Jacoby Ellsbury is not a terrible ballplayer, but he is an extremely overpaid one. He is useful as a fourth or fifth outfielder who is no longer the offensive threat he once was, but who can still field reasonably well, has some speed left and is a left-handed bat on a team that tilts heavily to the right side. He would be a good player to sign in spring training to a one or two year deal for two or three, or even five, million dollars per year. Unfortunately, the Yankees owe him more than $21 million per year from 2018-2020.
Ellsbury is not worth the money the Yankees are paying him, but he is also a reminder of the bad old days of the first part of the decade when the Yankees were perpetually deluding themselves and trying to squeeze one more championship out of an aging talent base. Ellsbury was also signed by the Yankees in the 2013-4 offseason as it was becoming clear that Robinson Cano, a much more talented and valuable player, was going to leave the Yankees and sign a huge contract with the Mariners. Ellsbury was signed in no small part to assuage the anger of a Yankee fan base that was upset to see the Yankees make no meaningful effort to sign Cano. Moreover, Ellsbury was redundant from the moment he signed the contract because the Yankees already had Brett Gardner, a player of similar abilities and a similar skill set, but who cost a lot less money. Even when they were both contributing to the Yankees, like in 2014, the Yankees didn’t need two leadoff hitter types in the same outfield.
This background contributes to a rancor that many Yankee fans feel towards Ellsbury, one that is exacerbated by his apparent unwillingness to waive his no trade clause. The Yankees have not given up on moving Ellsbury, but finding a taker for him, and for his contract, will not be easy. It is likely that if the Yankees trade him they will have to absorb most of his contract, which will count towards the luxury tax, or that they will have to include a more valuable player to make Ellsbury more palatable to wherever they send him.

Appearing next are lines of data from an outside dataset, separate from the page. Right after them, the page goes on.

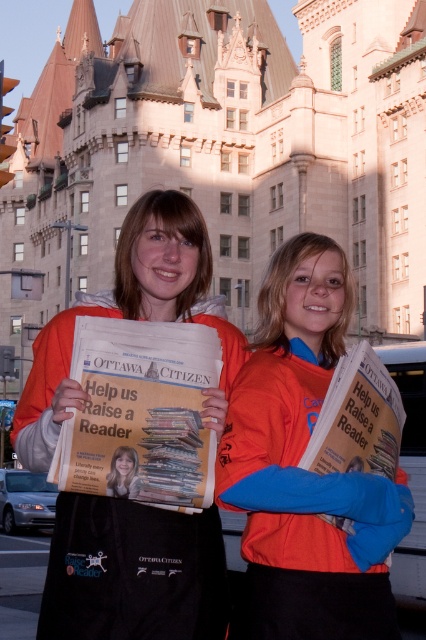
Question: Which point is farther from the camera taking this photo?

Choices:
 (A) 259,509
 (B) 186,518

Answer: (B)

Question: Which of the following is the farthest from the observer?

Choices:
 (A) orange fabric jacket at center
 (B) orange fleece jacket at center

Answer: (A)

Question: Is orange fabric jacket at center thinner than orange fleece jacket at center?

Choices:
 (A) no
 (B) yes

Answer: (B)

Question: Does orange fabric jacket at center have a lesser width compared to orange fleece jacket at center?

Choices:
 (A) no
 (B) yes

Answer: (B)

Question: Which object is closer to the camera taking this photo?

Choices:
 (A) orange fabric jacket at center
 (B) orange fleece jacket at center

Answer: (B)

Question: Is orange fabric jacket at center to the right of orange fleece jacket at center from the viewer's perspective?

Choices:
 (A) no
 (B) yes

Answer: (B)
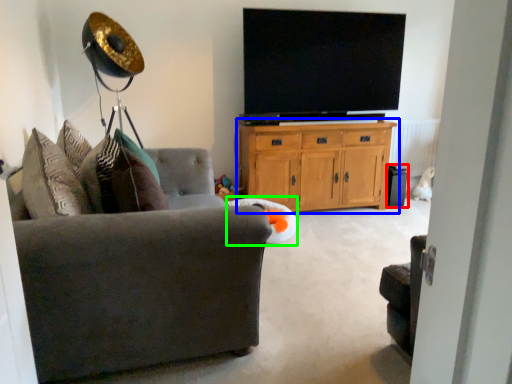
Question: Estimate the real-world distances between objects in this image. Which object is closer to speaker (highlighted by a red box), cabinetry (highlighted by a blue box) or bean bag chair (highlighted by a green box)?

Choices:
 (A) cabinetry
 (B) bean bag chair

Answer: (A)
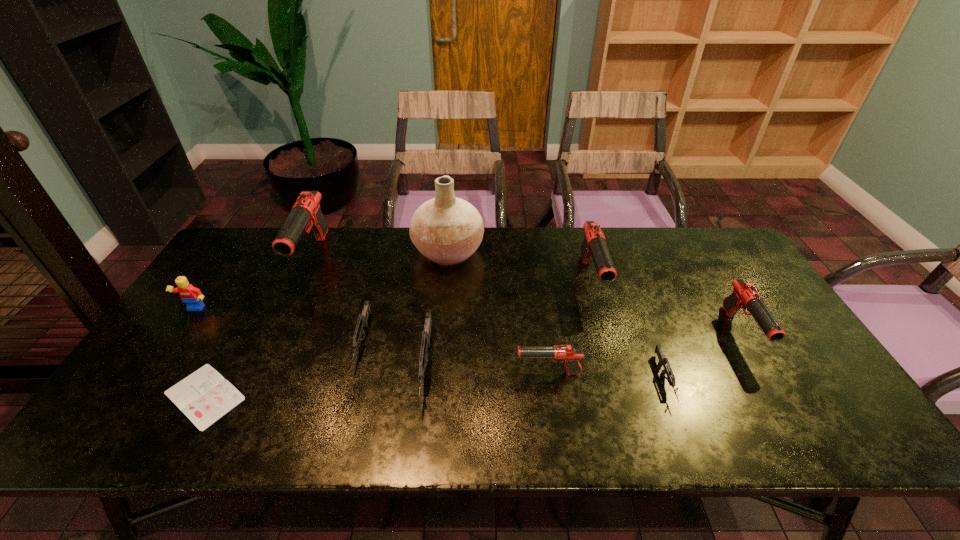
Image resolution: width=960 pixels, height=540 pixels. What are the coordinates of `vacant space located 0.230m at the aiming end of the ninth shortest object` in the screenshot? It's located at (270, 352).

You are a GUI agent. You are given a task and a screenshot of the screen. Output one action in this format:
    pyautogui.click(x=<x>, y=<y>)
    Task: Click on the vacant position located at the aiming end of the sixth shortest gun
    The image size is (960, 540).
    Given the screenshot: What is the action you would take?
    617,375

This screenshot has height=540, width=960. I want to click on free point located at the aiming end of the rightmost object, so pyautogui.click(x=801, y=435).

Locate an element on the screen. The image size is (960, 540). vacant position located on the face of the leftmost object is located at coordinates (119, 422).

The image size is (960, 540). I want to click on vacant space positioned 0.240m at the aiming end of the second black gun from left to right, so point(420,373).

The width and height of the screenshot is (960, 540). Identify the location of free space located 0.360m at the aiming end of the second black gun from left to right. (x=371, y=373).

This screenshot has height=540, width=960. I want to click on free space located 0.100m at the aiming end of the second black gun from left to right, so click(x=475, y=373).

Where is `vacant region located 0.080m aimed along the barrel of the third shortest object`? vacant region located 0.080m aimed along the barrel of the third shortest object is located at coordinates (347, 403).

Locate an element on the screen. The width and height of the screenshot is (960, 540). free point located 0.050m aimed along the barrel of the second object from right to left is located at coordinates (684, 428).

You are a GUI agent. You are given a task and a screenshot of the screen. Output one action in this format:
    pyautogui.click(x=<x>, y=<y>)
    Task: Click on the blank area located on the right of the shortest object
    
    Given the screenshot: What is the action you would take?
    (x=403, y=396)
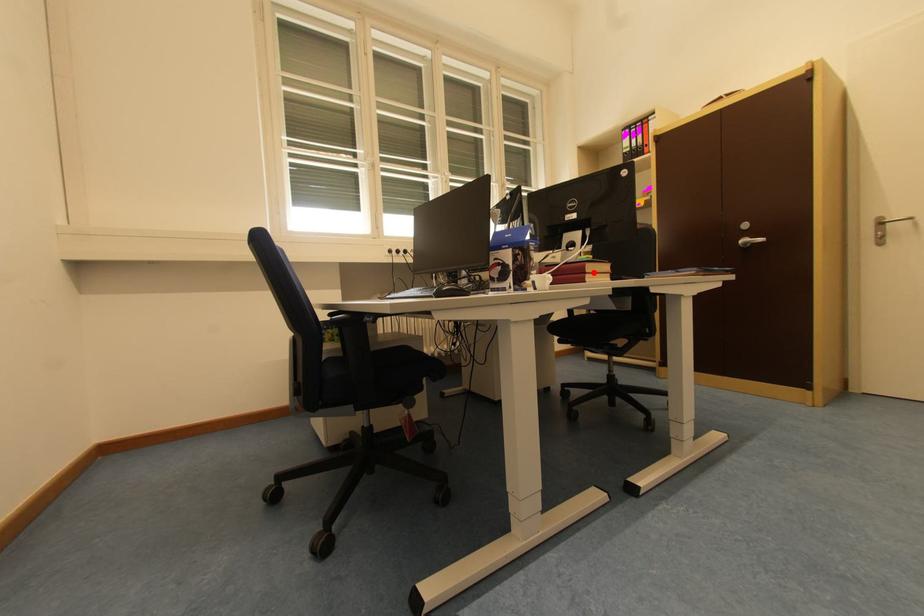
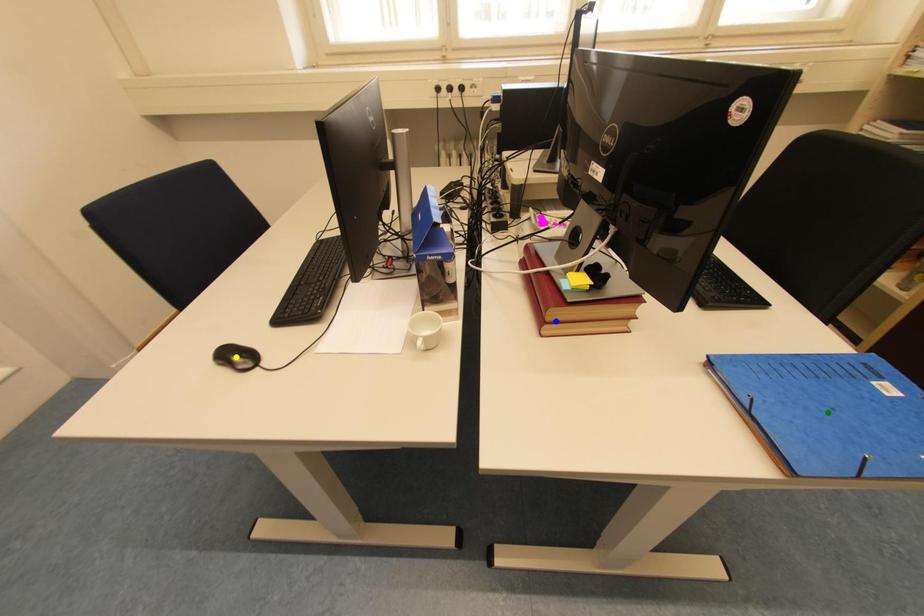
Question: I am providing you with two images of the same scene from different viewpoints. A red point is marked on the first image. You are given multiple points on the second image. Which mark in image 2 goes with the point in image 1?

Choices:
 (A) blue point
 (B) yellow point
 (C) green point

Answer: (A)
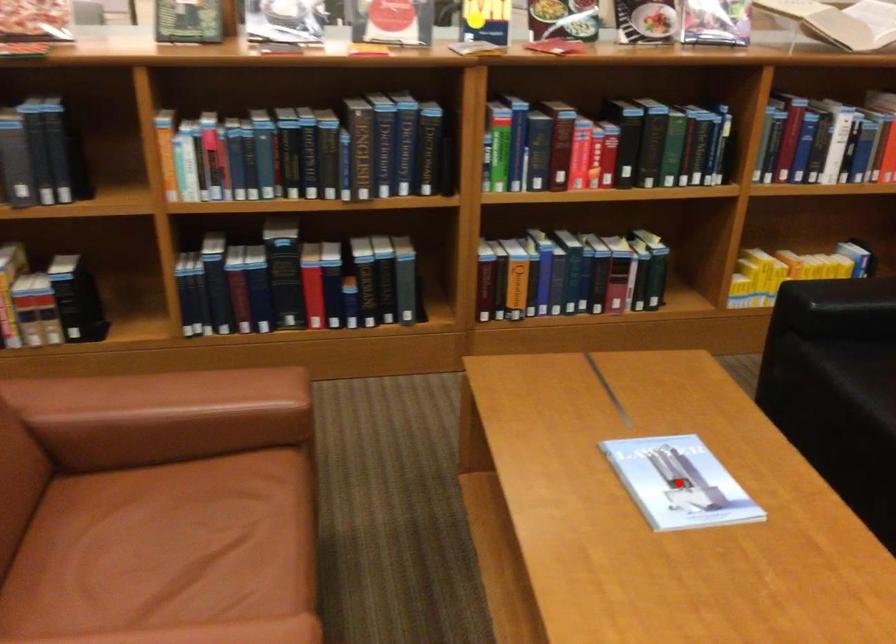
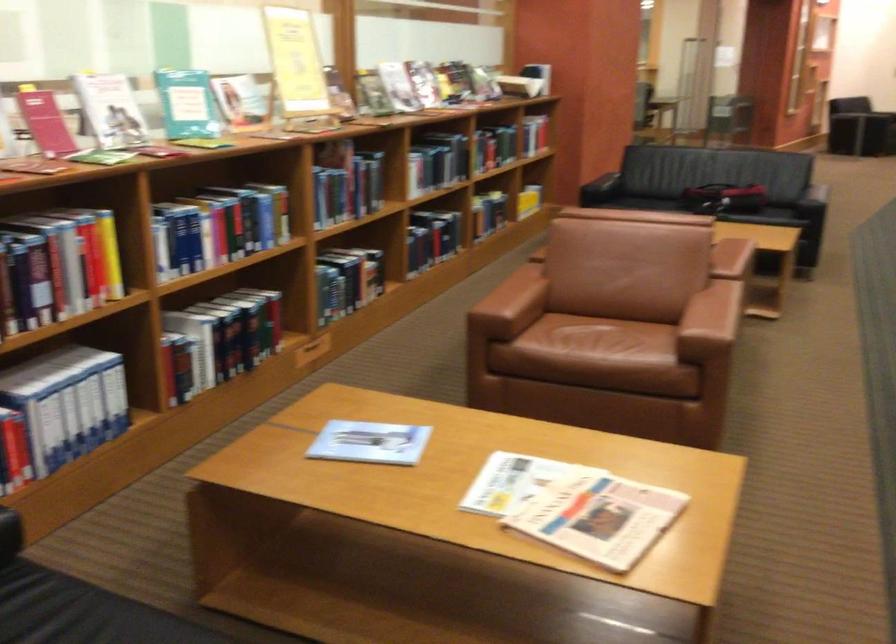
Question: I am providing you with two images of the same scene from different viewpoints. A red point is marked on the first image. Can you still see the location of the red point in image 2?

Choices:
 (A) Yes
 (B) No

Answer: (B)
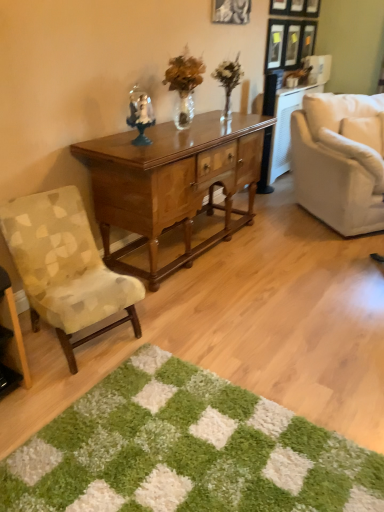
Find the location of a particular element. Image resolution: width=384 pixels, height=512 pixels. vacant area that lies between white fabric chair at right, which is the first chair from right to left, and green shaggy rug at lower center is located at coordinates (292, 297).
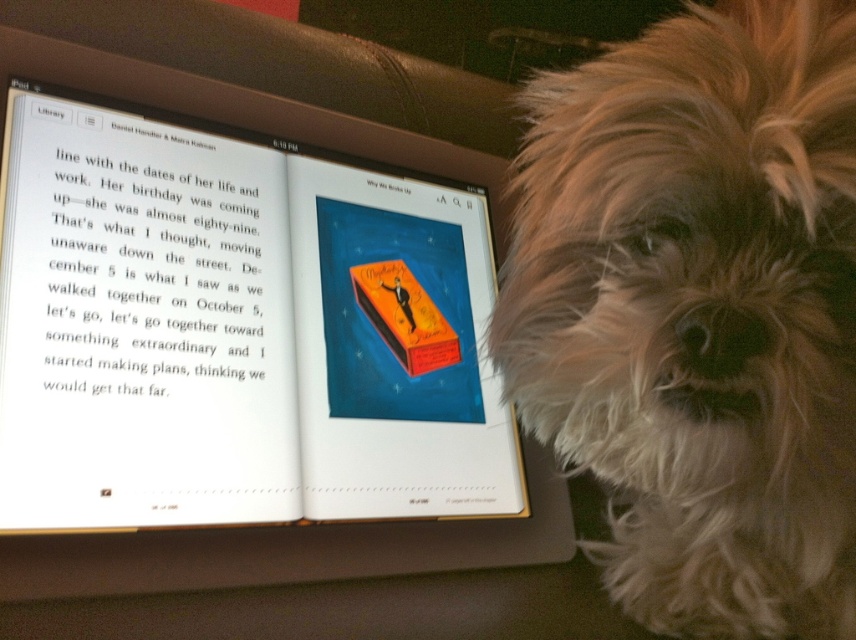
Between matte orange book at center and fluffy white fur at right, which one appears on the left side from the viewer's perspective?

matte orange book at center

Who is more distant from viewer, (276,410) or (770,412)?

Positioned behind is point (276,410).

Between point (117, 212) and point (755, 488), which one is positioned behind?

The point (117, 212) is behind.

You are a GUI agent. You are given a task and a screenshot of the screen. Output one action in this format:
    pyautogui.click(x=<x>, y=<y>)
    Task: Click on the matte orange book at center
    The image size is (856, 640).
    Given the screenshot: What is the action you would take?
    pyautogui.click(x=236, y=332)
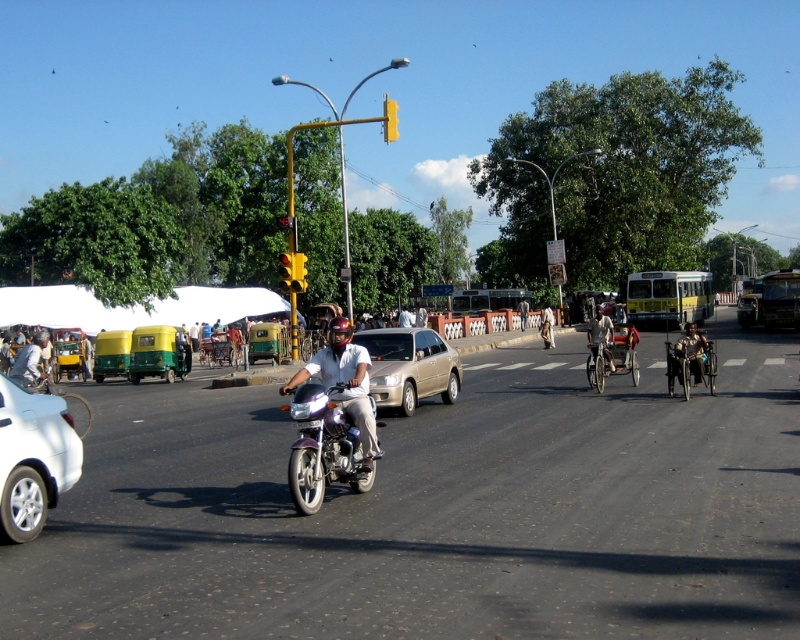
Question: Among these objects, which one is farthest from the camera?

Choices:
 (A) light beige fabric bicycle at center
 (B) gold metallic sedan at center
 (C) metallic purple motorcycle at center

Answer: (A)

Question: Is white glossy car at lower left positioned at the back of metallic purple motorcycle at center?

Choices:
 (A) yes
 (B) no

Answer: (B)

Question: Can you confirm if white glossy car at lower left is wider than light beige fabric bicycle at center?

Choices:
 (A) no
 (B) yes

Answer: (A)

Question: Considering the relative positions of metallic purple motorcycle at center and light brown fabric cloth at center in the image provided, where is metallic purple motorcycle at center located with respect to light brown fabric cloth at center?

Choices:
 (A) above
 (B) below

Answer: (B)

Question: Which is nearer to the dark brown leather jacket at center?

Choices:
 (A) light beige fabric bicycle at center
 (B) metallic purple motorcycle at center
 (C) white glossy car at lower left

Answer: (A)

Question: Which is nearer to the light beige fabric bicycle at center?

Choices:
 (A) metallic purple motorcycle at center
 (B) gold metallic sedan at center
 (C) light brown fabric cloth at center

Answer: (B)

Both of these approaches could be mistakes, but the second one would be a bigger one. There is a danger of over-reacting to the Ellsbury problem. This is a fourth outfielder who can play center and bats left-handed. He may be blocking a better player, like Clint Frazier, but if any of the starting outfielder/DH types are out for more than a few days, or if Hicks begins to slump badly, it is likely that Frazier will be called up anyway. Moreover, it is very unlikely that unless he has big comeback this season, Ellsbury will be on any postseason rosters. Thus, Ellsbury is no longer very good, but he is not in a position to do much damage. It is unlikely that the Yankees will lose the division because their fourth outfielder, while at least average for that role, is overpaid, but much more likely that, for example, trading one of their relievers, to make a salary dump of Ellsbury more attractive to another team, could come back to hurt the team.
The Yankees would have a real problem if they were expecting Ellsbury to play every day in centerfield and bat leadoff, but that is no longer his role. As bad as Ellsbury’s contract is, a player who can still play center adequately, get on base 35% of the time and steal bases at an extremely high success rate, all things Ellsbury did last year, is still valuable-not worth $21 million a year, but useful nonetheless. If Aaron Hicks slumps or needs a rest, there are worse fourth outfielder options than Ellsbury.
I never liked the Ellsbury signing when it happened for the same reasons most people didn’t, but that bell cannot be unrung. Continuing to be sufficiently upset about it that the team makes a rash decision would compound that initial mistake. The Yankees should, and probably are, listening to anybody who wants to trade for Ellsbury, although there may not be any team that fits into that category.
The Yankees face a decision regarding Ellsbury. They can either become obsessed with his bad contract and package him and probably other more valuable players in an elaborate salary dump, or recognize that he is an overpaid, but decent fourth outfielder. Many teams have won championships with fourth outfielders who are worse than Ellsbury. Additionally, many teams have benefited from experienced players like Ellsbury supplementing a younger core. Ellsbury is overpaid, a reminder of an unpleasant period in Yankee history and no longer the player he once was. The Yankees and their fans can focus on that, or accept that they have a player on the bench with some interesting tools who might steal a big base, start a rally or make a nice play in center in a big game before 2018 is over.